PROVIDED DATA section start
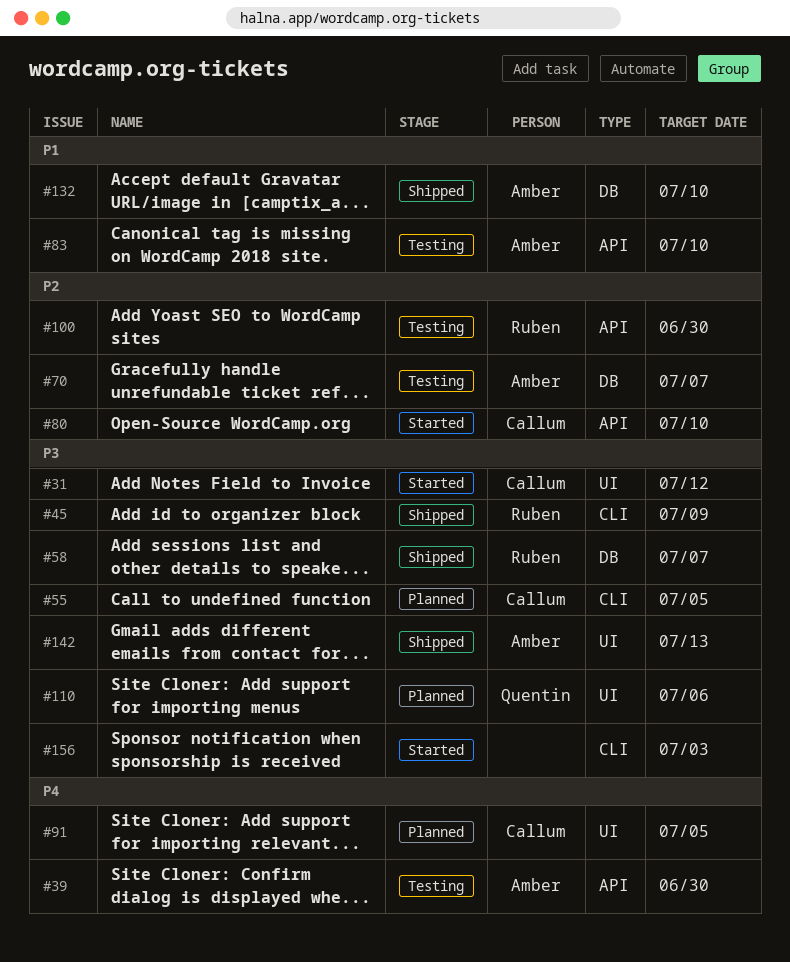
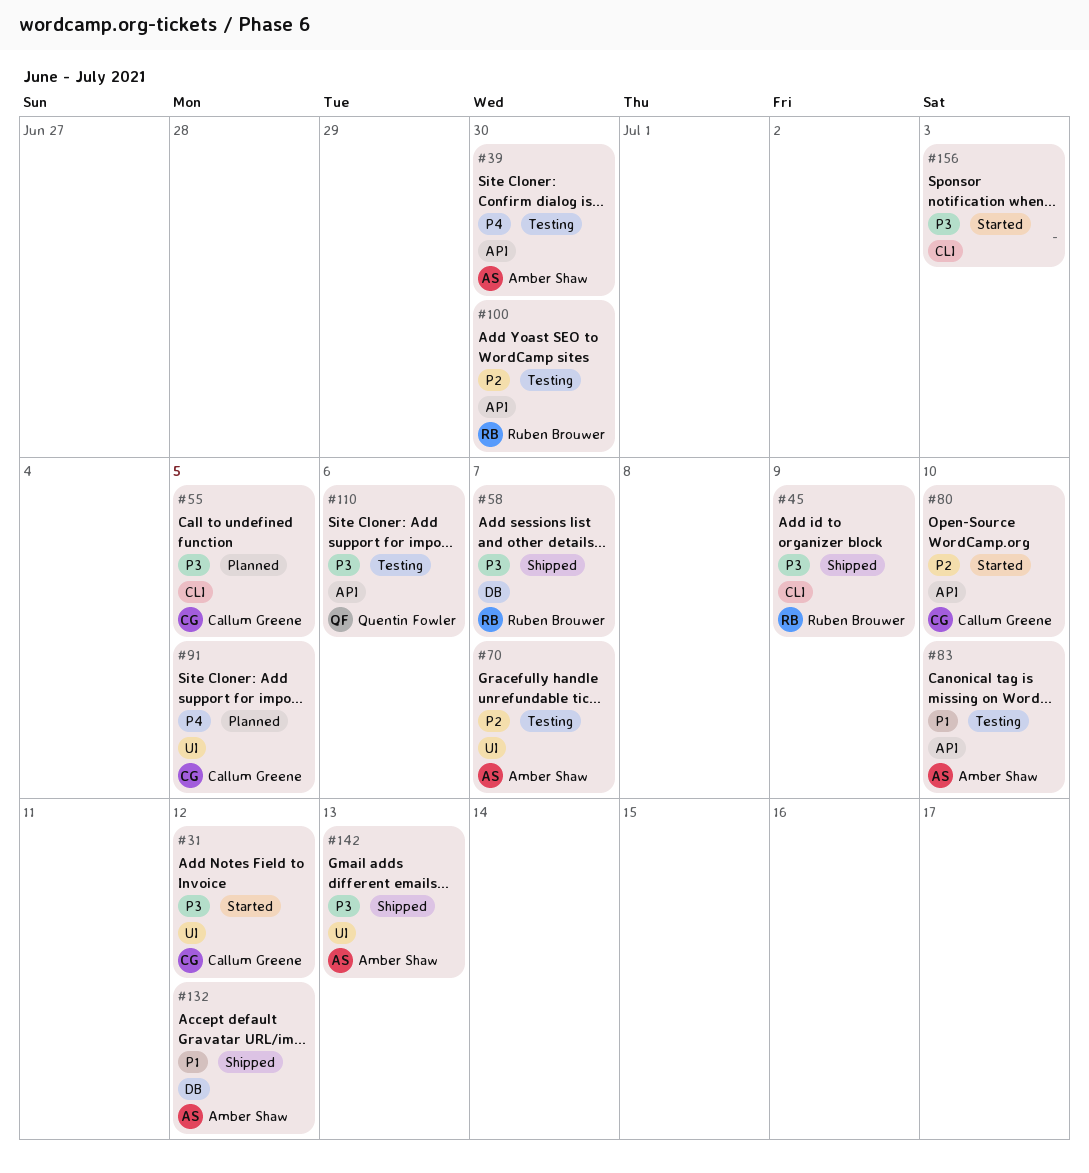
#70, label: DB -> UI
#110, status: Planned -> Testing
#110, label: UI -> API
#132, due: Jul 10 -> Jul 12

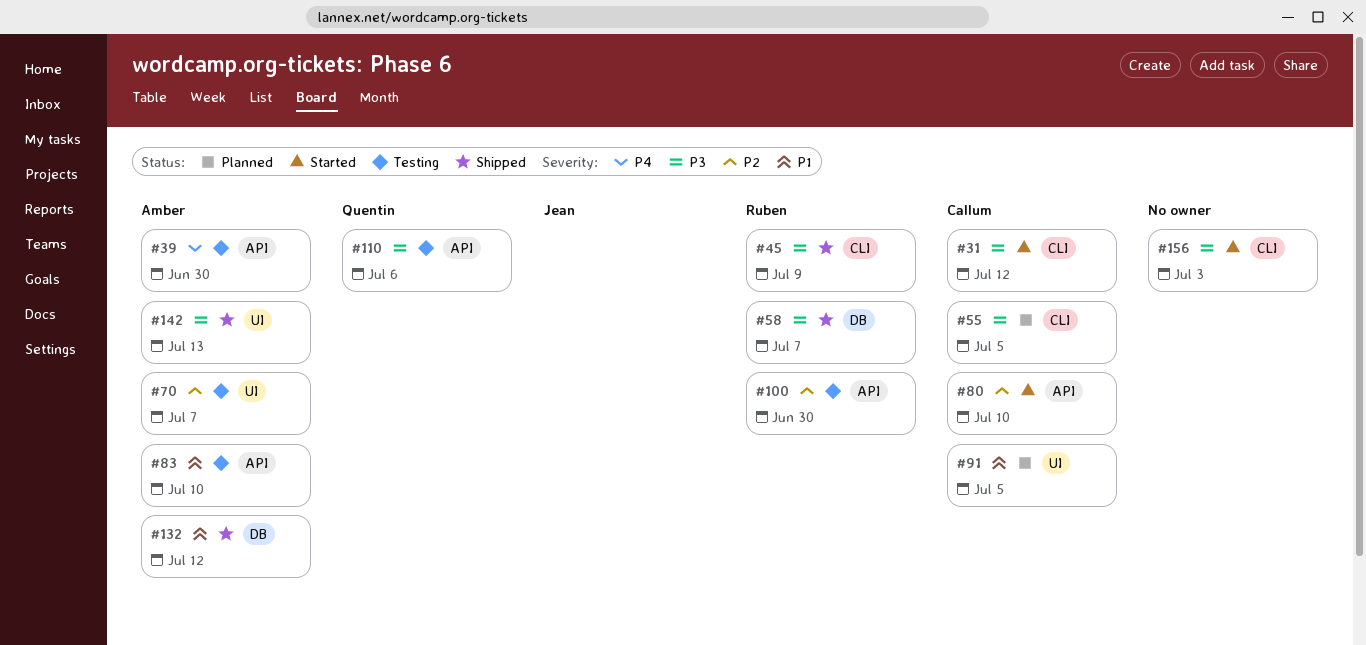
#31, label: UI -> CLI
#91, priority: P4 -> P1

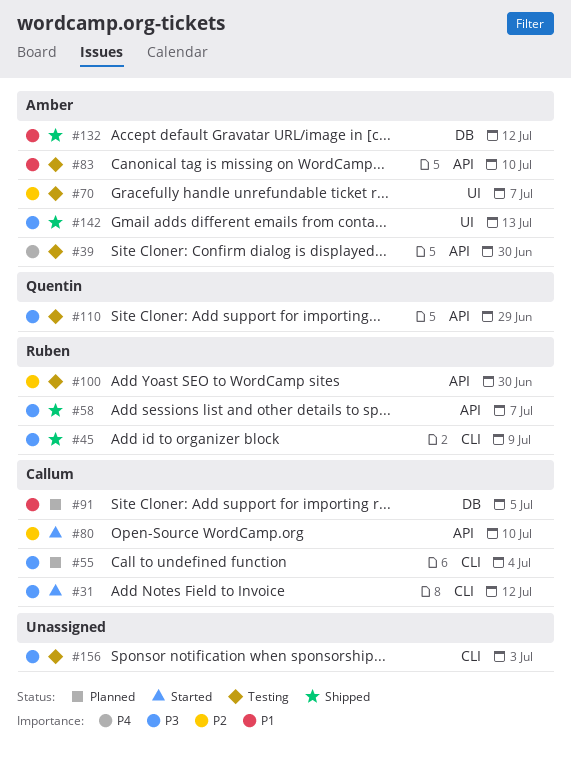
#55, due: Jul 5 -> Jul 4
#58, label: DB -> API
#91, label: UI -> DB
#110, due: Jul 6 -> Jun 29
#156, status: Started -> Testing

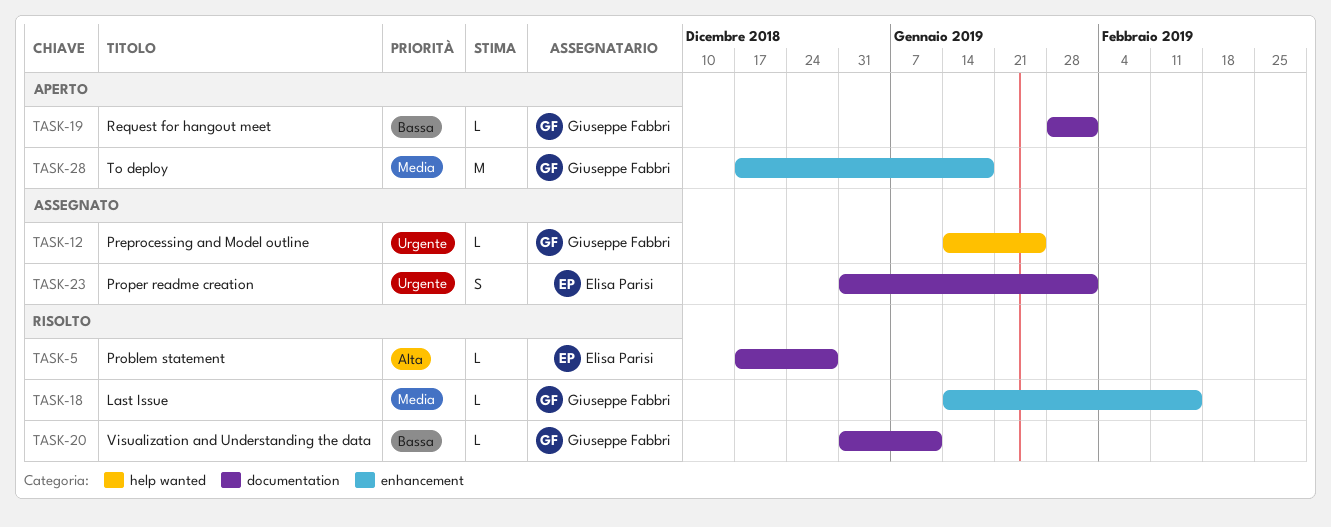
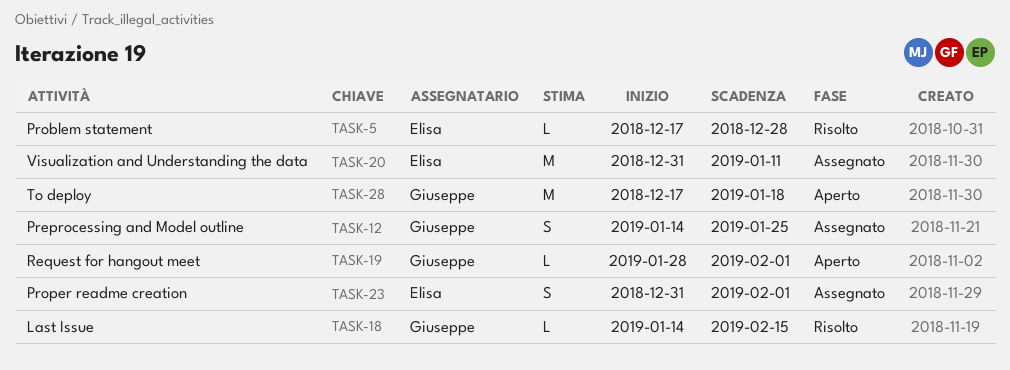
TASK-12, estimate: L -> S
TASK-20, status: Risolto -> Assegnato
TASK-20, owner: Giuseppe Fabbri -> Elisa Parisi
TASK-20, estimate: L -> M

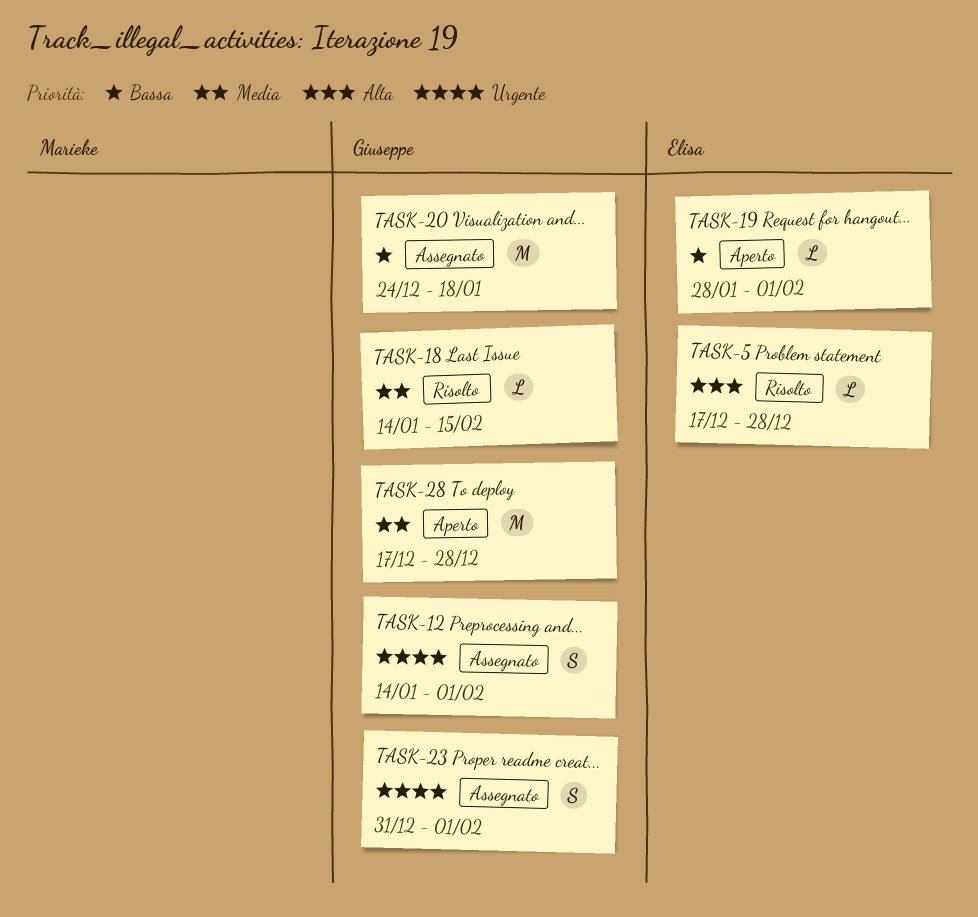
TASK-12, due: Jan 25 -> Feb 1
TASK-19, owner: Giuseppe -> Elisa
TASK-20, owner: Elisa -> Giuseppe
TASK-20, start: Dec 31 -> Dec 24
TASK-20, due: Jan 11 -> Jan 18
TASK-23, owner: Elisa -> Giuseppe
TASK-28, due: Jan 18 -> Dec 28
PROVIDED DATA section end
→ **GOAL OF THE EXERCISE**: Return every line of the listing above where "owner" appears.

→ **OUTPUT FOR THIS EXERCISE**:
TASK-20, owner: Giuseppe Fabbri -> Elisa Parisi
TASK-19, owner: Giuseppe -> Elisa
TASK-20, owner: Elisa -> Giuseppe
TASK-23, owner: Elisa -> Giuseppe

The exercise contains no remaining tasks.